The positions being cut include seven housekeepers, an operating room assistant, and an occupational therapist, all of which CUPE says are critical to maintaining patient care standards.
“Doug Ford’s government is cutting hospital budgets,” said Michael Hurley, president of CUPE’s Ontario Council of Hospital Unions (OCHU-CUPE), which represents 50,000 staff across the province. “At a time when the Conservatives should be focused on meeting demand by opening new beds to reduce hallway healthcare, to cut wait times and improve care, they are cutting funding and staffing. Hospitals like Joseph Brant are left cutting frontline positions to balance their budgets, and patients are denied access or kept waiting for care. Frontline hospital staff just won’t accept that for our patients.”

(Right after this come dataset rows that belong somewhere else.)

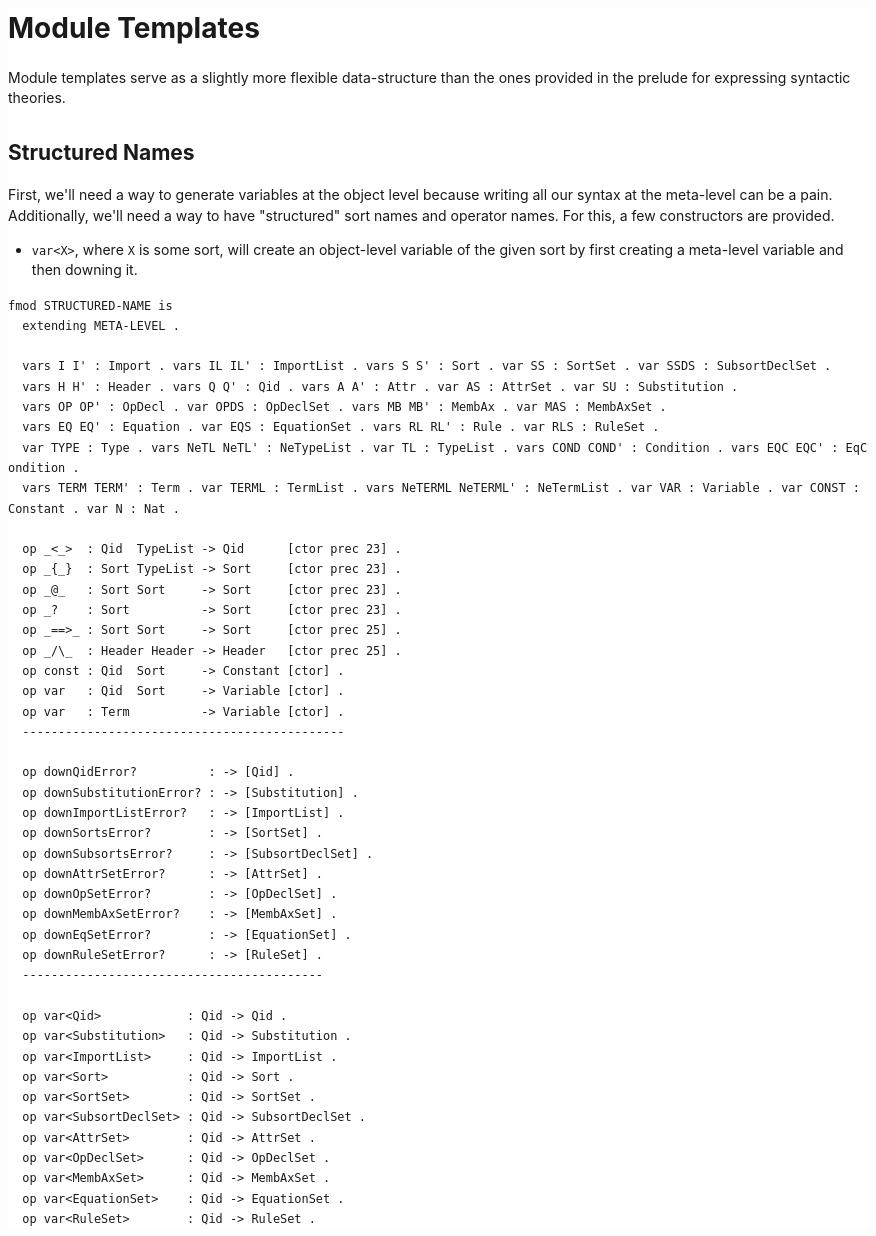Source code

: Module Templates
================

Module templates serve as a slightly more flexible data-structure than the ones
provided in the prelude for expressing syntactic theories.

Structured Names
----------------

First, we'll need a way to generate variables at the object level because
writing all our syntax at the meta-level can be a pain. Additionally, we'll need
a way to have "structured" sort names and operator names. For this, a few
constructors are provided.

-   `var<X>`, where `X` is some sort, will create an object-level variable of
    the given sort by first creating a meta-level variable and then downing it.

```{.maude .mod-template}
fmod STRUCTURED-NAME is
  extending META-LEVEL .

  vars I I' : Import . vars IL IL' : ImportList . vars S S' : Sort . var SS : SortSet . var SSDS : SubsortDeclSet .
  vars H H' : Header . vars Q Q' : Qid . vars A A' : Attr . var AS : AttrSet . var SU : Substitution .
  vars OP OP' : OpDecl . var OPDS : OpDeclSet . vars MB MB' : MembAx . var MAS : MembAxSet .
  vars EQ EQ' : Equation . var EQS : EquationSet . vars RL RL' : Rule . var RLS : RuleSet .
  var TYPE : Type . vars NeTL NeTL' : NeTypeList . var TL : TypeList . vars COND COND' : Condition . vars EQC EQC' : EqCondition .
  vars TERM TERM' : Term . var TERML : TermList . vars NeTERML NeTERML' : NeTermList . var VAR : Variable . var CONST : Constant . var N : Nat .

  op _<_>  : Qid  TypeList -> Qid      [ctor prec 23] .
  op _{_}  : Sort TypeList -> Sort     [ctor prec 23] .
  op _@_   : Sort Sort     -> Sort     [ctor prec 23] .
  op _?    : Sort          -> Sort     [ctor prec 23] .
  op _==>_ : Sort Sort     -> Sort     [ctor prec 25] .
  op _/\_  : Header Header -> Header   [ctor prec 25] .
  op const : Qid  Sort     -> Constant [ctor] .
  op var   : Qid  Sort     -> Variable [ctor] .
  op var   : Term          -> Variable [ctor] .
  ---------------------------------------------

  op downQidError?          : -> [Qid] .
  op downSubstitutionError? : -> [Substitution] .
  op downImportListError?   : -> [ImportList] .
  op downSortsError?        : -> [SortSet] .
  op downSubsortsError?     : -> [SubsortDeclSet] .
  op downAttrSetError?      : -> [AttrSet] .
  op downOpSetError?        : -> [OpDeclSet] .
  op downMembAxSetError?    : -> [MembAxSet] .
  op downEqSetError?        : -> [EquationSet] .
  op downRuleSetError?      : -> [RuleSet] .
  ------------------------------------------

  op var<Qid>            : Qid -> Qid .
  op var<Substitution>   : Qid -> Substitution .
  op var<ImportList>     : Qid -> ImportList .
  op var<Sort>           : Qid -> Sort .
  op var<SortSet>        : Qid -> SortSet .
  op var<SubsortDeclSet> : Qid -> SubsortDeclSet .
  op var<AttrSet>        : Qid -> AttrSet .
  op var<OpDeclSet>      : Qid -> OpDeclSet .
  op var<MembAxSet>      : Qid -> MembAxSet .
  op var<EquationSet>    : Qid -> EquationSet .
  op var<RuleSet>        : Qid -> RuleSet .
```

CUPE’s research estimates that Ontario hospitals need to increase staffing levels by about five per cent annually to meet rising demand. Yet, Hurley pointed to alarming trends, such as the daily backlog of 2,000 patients waiting for beds in hospital hallways and over 250,000 people on surgical waitlists across the province.
Jacqui Curtis, a registered practical nurse and president of CUPE 1065, expressed concerns about the growing strain on hospital workers at Joseph Brant.
“We are seeing a growing volume of patients without a corresponding increase in staffing,” Curtis said. “The decline in our working conditions is causing higher levels of exhaustion, anxiety, and burnout.”
A recent survey commissioned by OCHU-CUPE underscores the mental health struggles faced by hospital workers. Among those surveyed, 62 per cent reported high stress levels, while 44 per cent cited trouble sleeping due to workplace conditions.
“Frontline workers are critical to the functioning of a hospital, but it seems that this government has it in for us,” Curtis said. “You’d think the government would be investing in improving our working conditions and providing us resources to best serve patients. Instead, they cut our salaries with Bill 124 and demand that we do more and more with less – which is why we have a staffing crisis. These new cuts will drive more staff to leave and force patients to wait and wait.”
CUPE’s demonstration drew attention to the hospital staffing crisis, which workers say will only worsen with further cuts. They called on the provincial government to increase funding to hospitals and address the root causes of high workloads and low morale in the healthcare sector.